The fields were polka-dotted with strawberries. The youngest—a towhead—said his finger had found the furthest reaches of his nose, which tickled, and that the sky had turned pink. The middle one—Michelle, a girl, brace-toothed and bespectacled—said, “Shut up, Bobby. Youre such an idiot.” The strawberry arched from her fingers in a parabola of streaked red. It splattered Bobbys shirt so that it resembled a television gunshot wound. The freckled chubby oldest filled the inside of his headlock with Michelles curled locks. Another berry—smashed upon those curls—resembled the brains that ticked away under Michelles scalp, the mind itself overcome with hatred. She was, after all, the middle child, a girl, the one they called “Four-eyes,” and “Lispy,” for her retainered Ss.

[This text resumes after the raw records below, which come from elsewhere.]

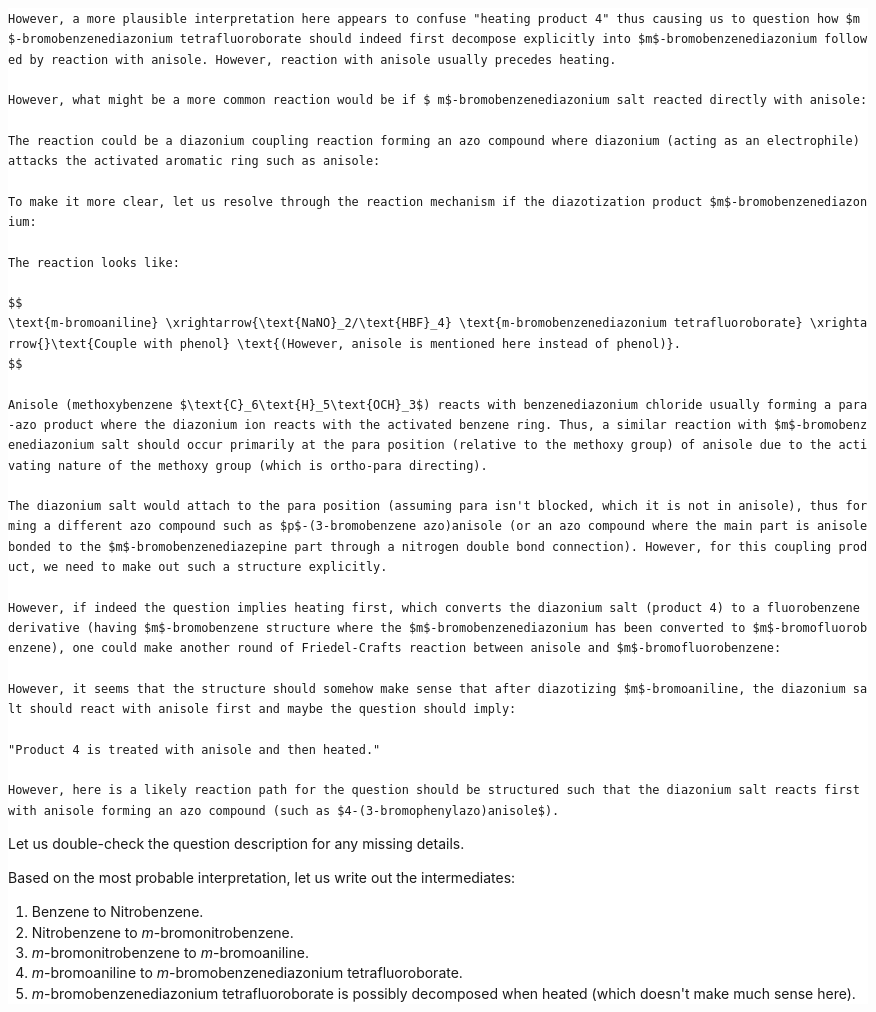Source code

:     However, a more plausible interpretation here appears to confuse "heating product 4" thus causing us to question how $m$-bromobenzenediazonium tetrafluoroborate should indeed first decompose explicitly into $m$-bromobenzenediazonium followed by reaction with anisole. However, reaction with anisole usually precedes heating. 

    However, what might be a more common reaction would be if $ m$-bromobenzenediazonium salt reacted directly with anisole:
    
    The reaction could be a diazonium coupling reaction forming an azo compound where diazonium (acting as an electrophile) attacks the activated aromatic ring such as anisole:
    
    To make it more clear, let us resolve through the reaction mechanism if the diazotization product $m$-bromobenzenediazonium:
    
    The reaction looks like:
    
    $$
    \text{m-bromoaniline} \xrightarrow{\text{NaNO}_2/\text{HBF}_4} \text{m-bromobenzenediazonium tetrafluoroborate} \xrightarrow{}\text{Couple with phenol} \text{(However, anisole is mentioned here instead of phenol)}.
    $$

    Anisole (methoxybenzene $\text{C}_6\text{H}_5\text{OCH}_3$) reacts with benzenediazonium chloride usually forming a para-azo product where the diazonium ion reacts with the activated benzene ring. Thus, a similar reaction with $m$-bromobenzenediazonium salt should occur primarily at the para position (relative to the methoxy group) of anisole due to the activating nature of the methoxy group (which is ortho-para directing).
    
    The diazonium salt would attach to the para position (assuming para isn't blocked, which it is not in anisole), thus forming a different azo compound such as $p$-(3-bromobenzene azo)anisole (or an azo compound where the main part is anisole bonded to the $m$-bromobenzenediazepine part through a nitrogen double bond connection). However, for this coupling product, we need to make out such a structure explicitly.

    However, if indeed the question implies heating first, which converts the diazonium salt (product 4) to a fluorobenzene derivative (having $m$-bromobenzene structure where the $m$-bromobenzenediazonium has been converted to $m$-bromofluorobenzene), one could make another round of Friedel-Crafts reaction between anisole and $m$-bromofluorobenzene:
    
    However, it seems that the structure should somehow make sense that after diazotizing $m$-bromoaniline, the diazonium salt should react with anisole first and maybe the question should imply:
    
    "Product 4 is treated with anisole and then heated."
    
    However, here is a likely reaction path for the question should be structured such that the diazonium salt reacts first with anisole forming an azo compound (such as $4-(3-bromophenylazo)anisole$).

Let us double-check the question description for any missing details. 

Based on the most probable interpretation, let us write out the intermediates:
1. Benzene to Nitrobenzene.
2. Nitrobenzene to $m$-bromonitrobenzene.
3. $m$-bromonitrobenzene to $m$-bromoaniline.
4. $m$-bromoaniline to $m$-bromobenzenediazonium tetrafluoroborate.
5. $m$-bromobenzenediazonium tetrafluoroborate is possibly decomposed when heated (which doesn't make much sense here).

“You fat ass,” Michelle hollered from within Jacobs elbow. It sounded like she was deep inside a cave, locked away, which, of course, she was. There were things these brothers would never know: the twisted ruined barn beyond the southern hills, the old man and his son, the hundreds of colored bottles, and that to those men she was beautiful and wanted.
When Jacob released her, the hills sparkled not with strawberries and brothers, but with dew, alight with sunset, dappled like a tuxedos white-rosed lapel, the scent of mango carried in from the sea.